(Stored data)
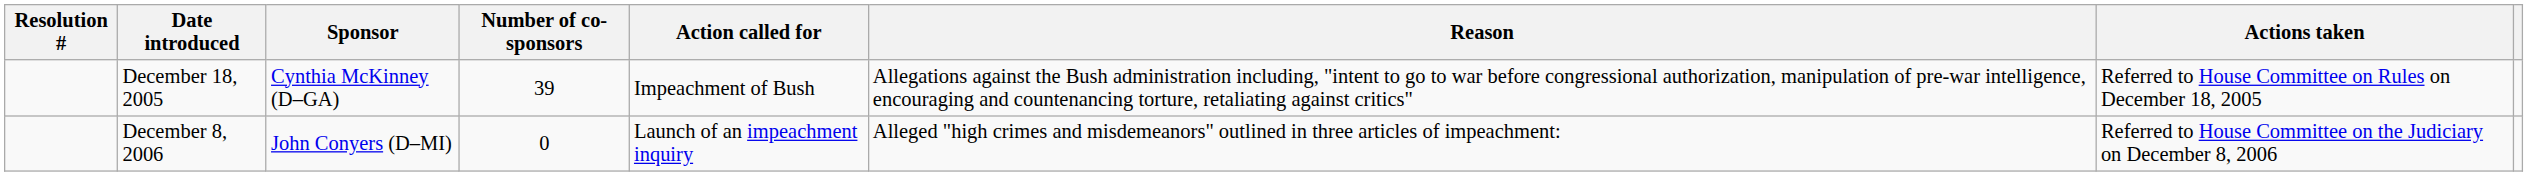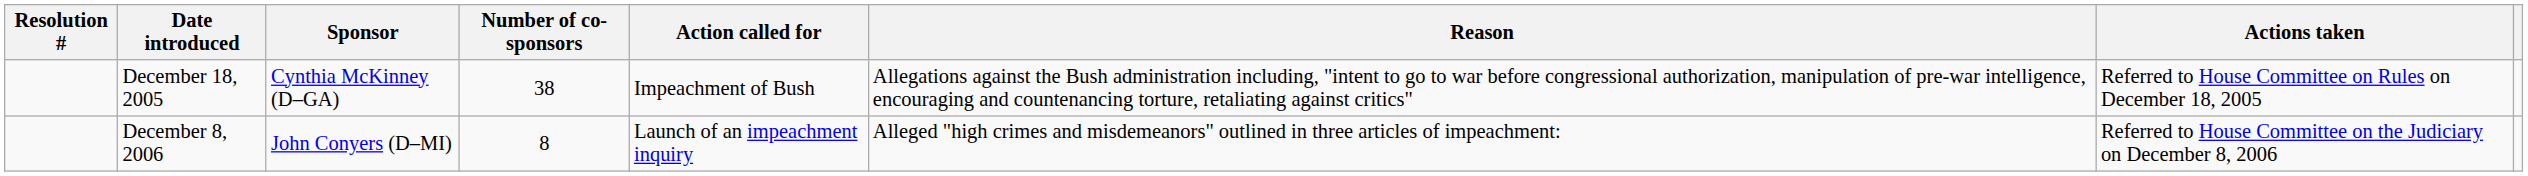December 18, 2005 | Number of co-sponsors: 39 -> 38
December 8, 2006 | Number of co-sponsors: 0 -> 8
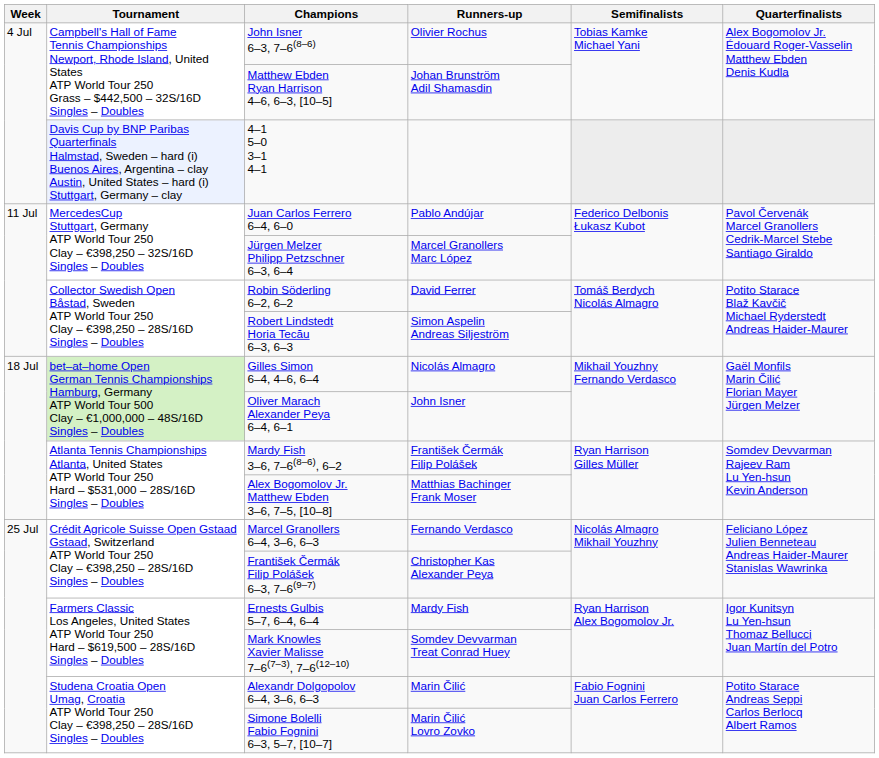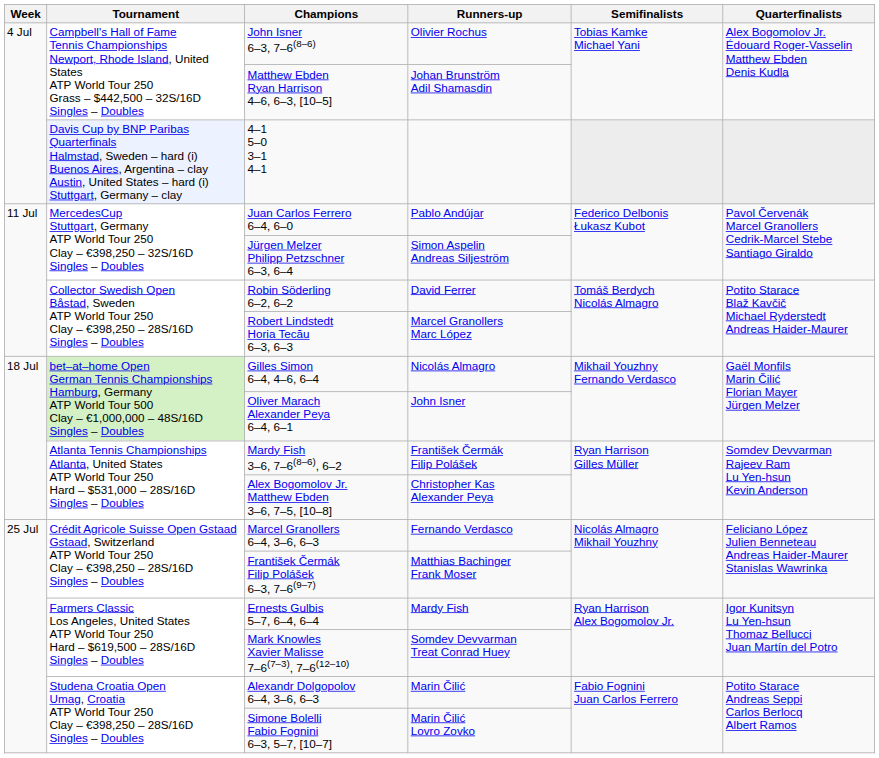Jürgen Melzer Philipp Petzschner 6–3, 6–4 | Runners-up: Marcel Granollers Marc López -> Simon Aspelin Andreas Siljeström
Robert Lindstedt Horia Tecău 6–3, 6–3 | Runners-up: Simon Aspelin Andreas Siljeström -> Marcel Granollers Marc López
Alex Bogomolov Jr. Matthew Ebden 3–6, 7–5, [10–8] | Runners-up: Matthias Bachinger Frank Moser -> Christopher Kas Alexander Peya
František Čermák Filip Polášek 6–3, 7–6(9–7) | Runners-up: Christopher Kas Alexander Peya -> Matthias Bachinger Frank Moser
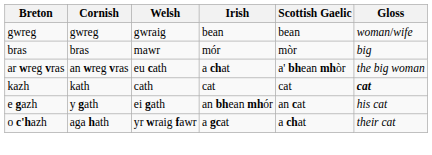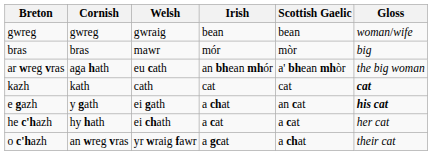ar wreg vras | Cornish: an wreg vras -> aga hath
ar wreg vras | Irish: a chat -> an bhean mhór
e gazh | Irish: an bhean mhór -> a chat
e gazh | Gloss: normal -> bold
+ row: he c'hazh | hy hath | ei chath | a cat | a cat | her cat
o c'hazh | Cornish: aga hath -> an wreg vras
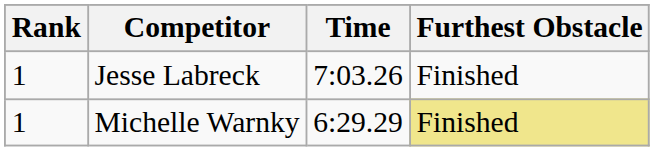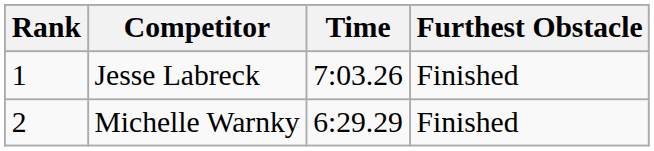Michelle Warnky | Rank: 1 -> 2
Michelle Warnky | Furthest Obstacle: khaki background -> no background
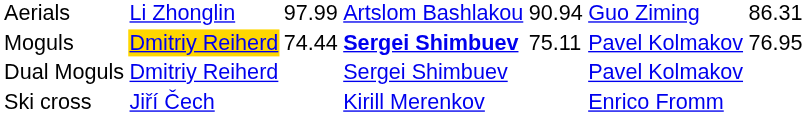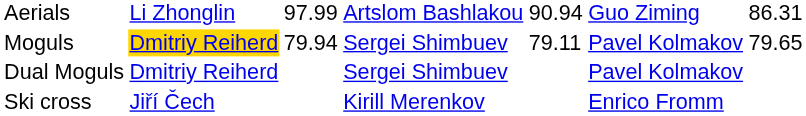Moguls | column 3: 74.44 -> 79.94
Moguls | column 4: bold -> normal
Moguls | column 5: 75.11 -> 79.11
Moguls | column 7: 76.95 -> 79.65
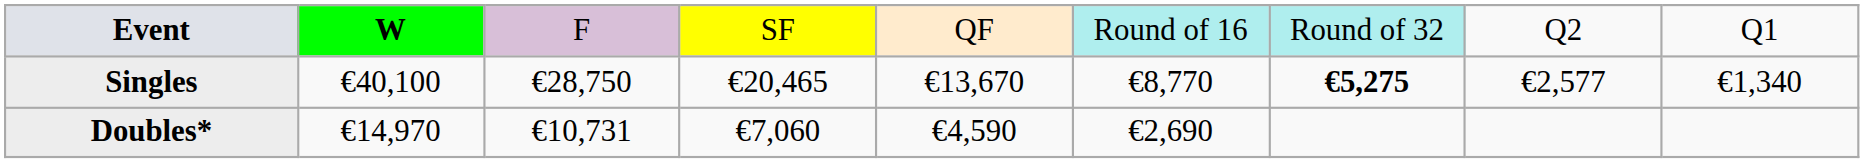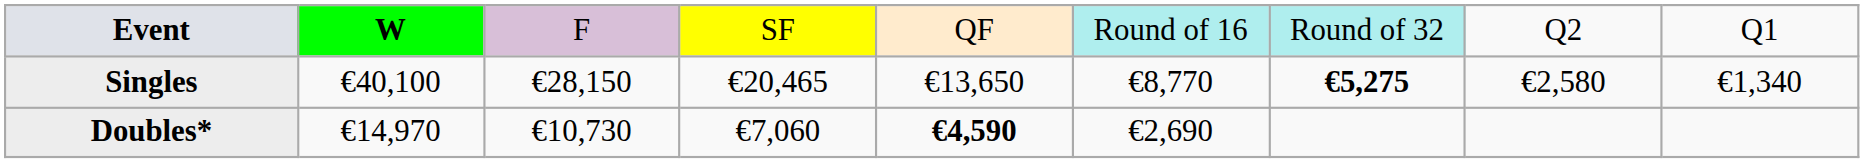Singles | column 3: €28,750 -> €28,150
Singles | column 5: €13,670 -> €13,650
Singles | column 8: €2,577 -> €2,580
Doubles* | column 3: €10,731 -> €10,730
Doubles* | column 5: normal -> bold
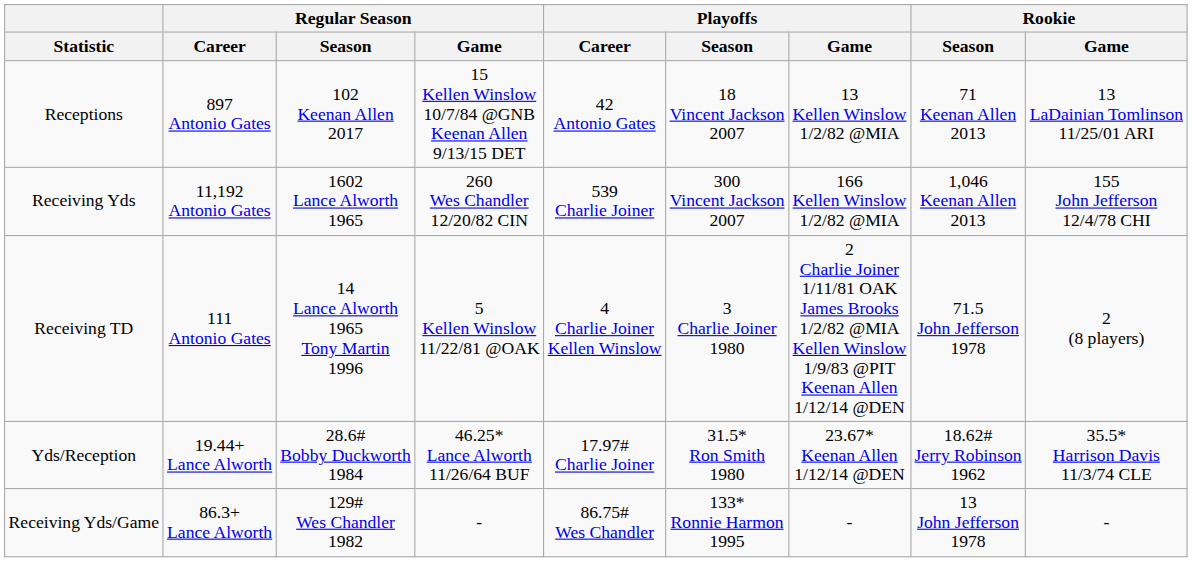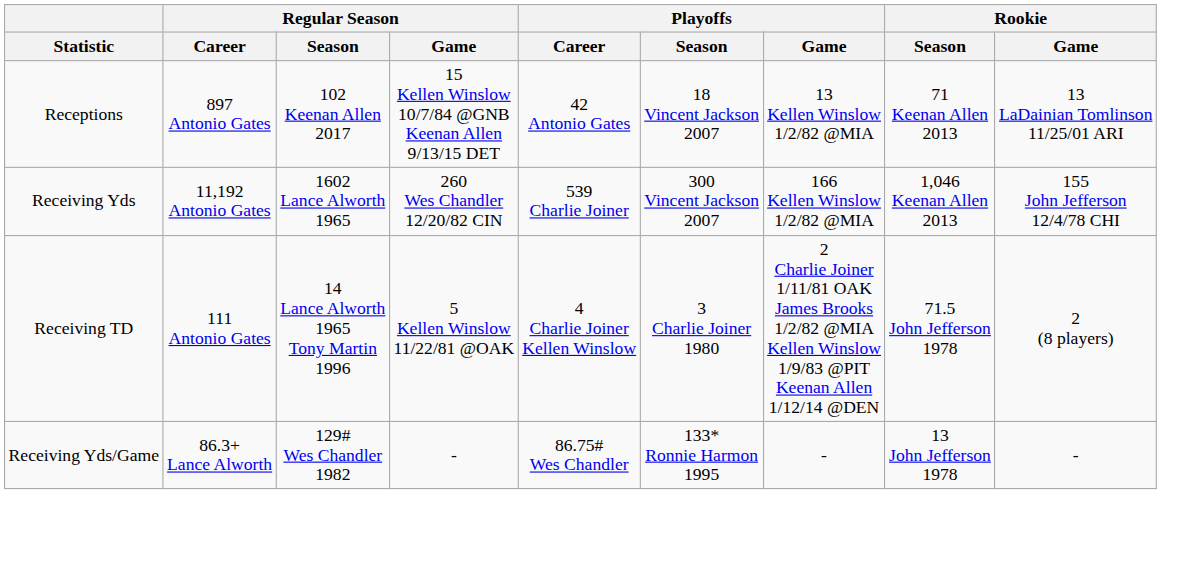- row: Yds/Reception | 19.44+ Lance Alworth | 28.6# Bobby Duckworth 1984 | 46.25* Lance Alworth 11/26/64 BUF | 17.97# Charlie Joiner | 31.5* Ron Smith 1980 | 23.67* Keenan Allen 1/12/14 @DEN | 18.62# Jerry Robinson 1962 | 35.5* Harrison Davis 11/3/74 CLE
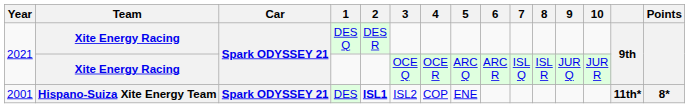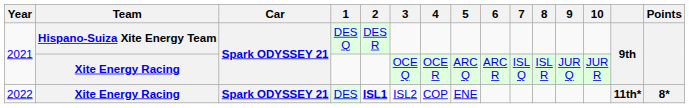DES Q | Team: Xite Energy Racing -> Hispano-Suiza Xite Energy Team
DES | Year: 2001 -> 2022
DES | Team: Hispano-Suiza Xite Energy Team -> Xite Energy Racing
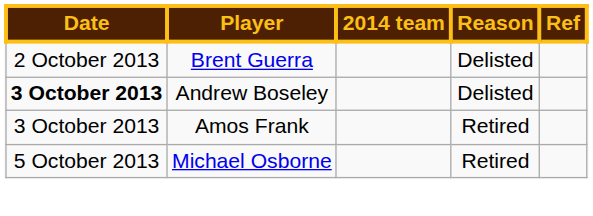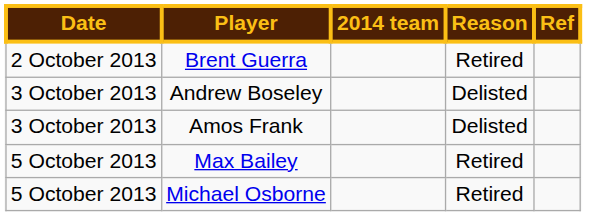Brent Guerra | Reason: Delisted -> Retired
Andrew Boseley | Date: bold -> normal
Amos Frank | Reason: Retired -> Delisted
+ row: 5 October 2013 | Max Bailey | Retired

#### Written problem:
Copy every line of the entries above without any changes, but omit the picture markers.

#### Answer to the exercise:
December 18, 2005 | Number of co-sponsors: 39 -> 38
December 8, 2006 | Number of co-sponsors: 0 -> 8
Jürgen Melzer Philipp Petzschner 6–3, 6–4 | Runners-up: Marcel Granollers Marc López -> Simon Aspelin Andreas Siljeström
Robert Lindstedt Horia Tecău 6–3, 6–3 | Runners-up: Simon Aspelin Andreas Siljeström -> Marcel Granollers Marc López
Alex Bogomolov Jr. Matthew Ebden 3–6, 7–5, [10–8] | Runners-up: Matthias Bachinger Frank Moser -> Christopher Kas Alexander Peya
František Čermák Filip Polášek 6–3, 7–6(9–7) | Runners-up: Christopher Kas Alexander Peya -> Matthias Bachinger Frank Moser
ar wreg vras | Cornish: an wreg vras -> aga hath
ar wreg vras | Irish: a chat -> an bhean mhór
e gazh | Irish: an bhean mhór -> a chat
e gazh | Gloss: normal -> bold
+ row: he c'hazh | hy hath | ei chath | a cat | a cat | her cat
o c'hazh | Cornish: aga hath -> an wreg vras
Michelle Warnky | Rank: 1 -> 2
Michelle Warnky | Furthest Obstacle: khaki background -> no background
Moguls | column 3: 74.44 -> 79.94
Moguls | column 4: bold -> normal
Moguls | column 5: 75.11 -> 79.11
Moguls | column 7: 76.95 -> 79.65
Singles | column 3: €28,750 -> €28,150
Singles | column 5: €13,670 -> €13,650
Singles | column 8: €2,577 -> €2,580
Doubles* | column 3: €10,731 -> €10,730
Doubles* | column 5: normal -> bold
- row: Yds/Reception | 19.44+ Lance Alworth | 28.6# Bobby Duckworth 1984 | 46.25* Lance Alworth 11/26/64 BUF | 17.97# Charlie Joiner | 31.5* Ron Smith 1980 | 23.67* Keenan Allen 1/12/14 @DEN | 18.62# Jerry Robinson 1962 | 35.5* Harrison Davis 11/3/74 CLE
DES Q | Team: Xite Energy Racing -> Hispano-Suiza Xite Energy Team
DES | Year: 2001 -> 2022
DES | Team: Hispano-Suiza Xite Energy Team -> Xite Energy Racing
Brent Guerra | Reason: Delisted -> Retired
Andrew Boseley | Date: bold -> normal
Amos Frank | Reason: Retired -> Delisted
+ row: 5 October 2013 | Max Bailey | Retired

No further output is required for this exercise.